Itertools to the rescue
I'm waist deep in a messy data wrangling project with two preliminary conclusions: that Inkscape and the Gimp do not equal the best platform for collecting group control points for imagery, and that itertools has some great functional programming recipes.
I'm collating vertices of simple paths drawn in each application. Inkscape's SVG expresses the paths in the simplest fashion: M(ove to) X Y L(ine to) X Y .... Gimp exports them – pointlessly in this case – as curves:
<?xml version="1.0" encoding="UTF-8" standalone="no"?> <!DOCTYPE svg PUBLIC "-//W3C//DTD SVG 20010904//EN" "http://www.w3.org/TR/2001/REC-SVG-20010904/DTD/svg10.dtd"> <svg xmlns="http://www.w3.org/2000/svg" width="109.417in" height="36.4722in" viewBox="0 0 7878 2626"> <path id="0102" fill="none" stroke="black" stroke-width="1" d="M 349.00,512.00 C 349.00,512.00 475.00,1245.00 475.00,1245.00 475.00,1245.00 481.00,2054.00 481.00,2054.00 481.00,2054.00 3792.00,2108.00 3792.00,2108.00 3792.00,2108.00 7555.00,2127.00 7555.00,2127.00 7555.00,2127.00 7618.00,1528.00 7618.00,1528.00 7618.00,1528.00 7738.00,588.00 7738.00,588.00 7738.00,588.00 3743.00,550.00 3743.00,550.00" /> </svg>
It's full of duplicate vertices: couplets at the ends and triplets in the middle of the path. Itertools provides a handy recipe for getting just the unique vertices:
from itertools import groupby, imap from operator import itemgetter def unique_justseen(iterable, key=None): "List unique elements, preserving order. Remember only the element just seen." # unique_justseen('AAAABBBCCDAABBB') --> A B C D A B # unique_justseen('ABBCcAD', str.lower) --> A B C A D return imap(next, imap(itemgetter(1), groupby(iterable, key)))

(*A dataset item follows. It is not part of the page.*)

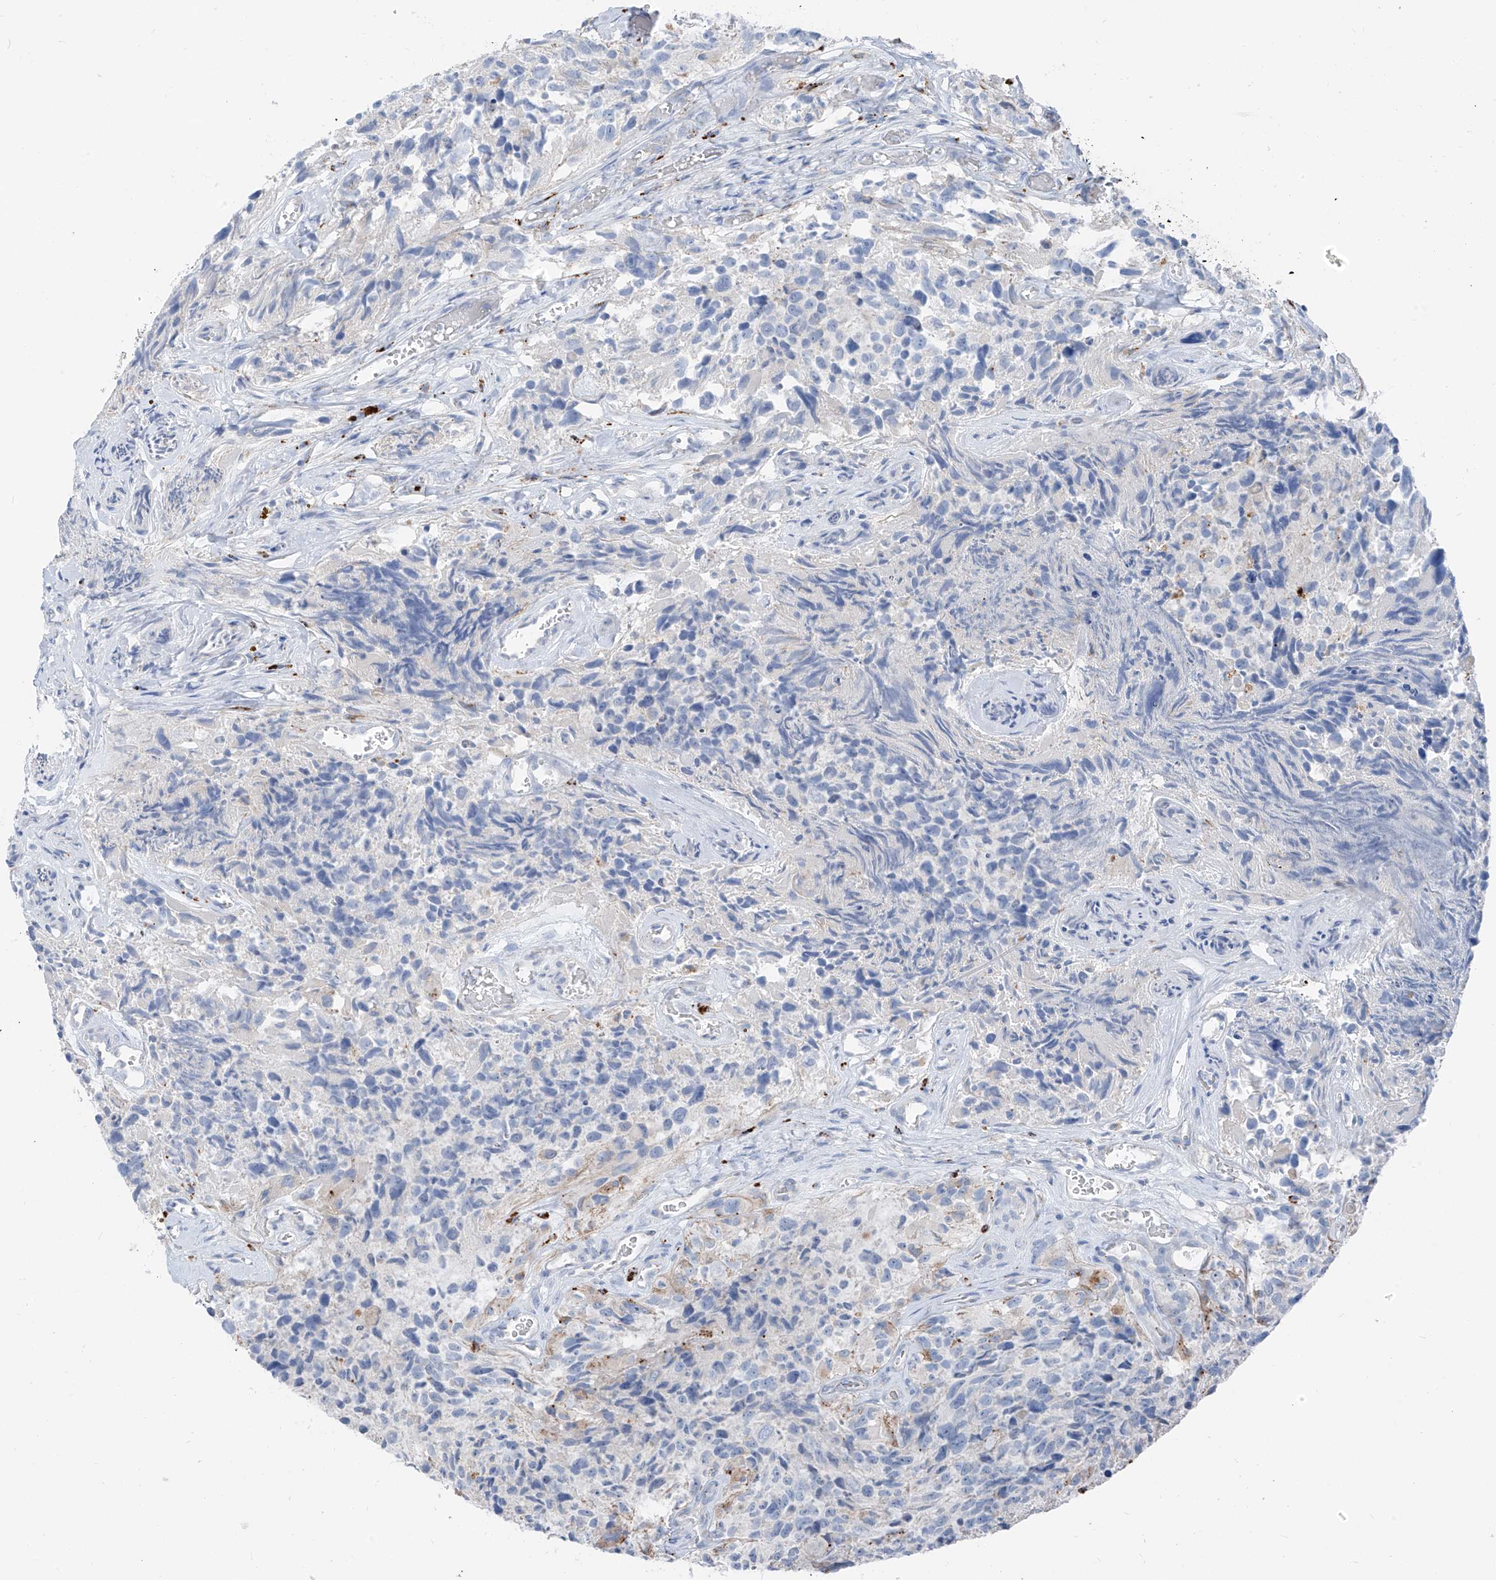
{"staining": {"intensity": "negative", "quantity": "none", "location": "none"}, "tissue": "glioma", "cell_type": "Tumor cells", "image_type": "cancer", "snomed": [{"axis": "morphology", "description": "Glioma, malignant, High grade"}, {"axis": "topography", "description": "Brain"}], "caption": "Histopathology image shows no significant protein staining in tumor cells of glioma.", "gene": "GPR137C", "patient": {"sex": "male", "age": 69}}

Without having to think hard at all, I can get a list of locally unique pairs of numbers like [(349.00, 512.00), (475.00, 1245.00), (481.00, 2054.00), ...]. If you're using Python 2.5 (or older), without the builtin next() function, you'll need to replace it with an equivalent function like lambda x: x.next(). The itemgetter function from the operator module recasts Python's sequence item accessor in functional form:
>>> itemgetter(1)('ABCDEFG') 'B' >>> itemgetter(1,3,5)('ABCDEFG') ('B', 'D', 'F') >>> itemgetter(slice(2,None))('ABCDEFG') 'CDEFG'
The collated output I'm after looks like -gcp 349.0 512.0 723.90418 2348.0269 0.0 ... . You can probably see where I'm going with this.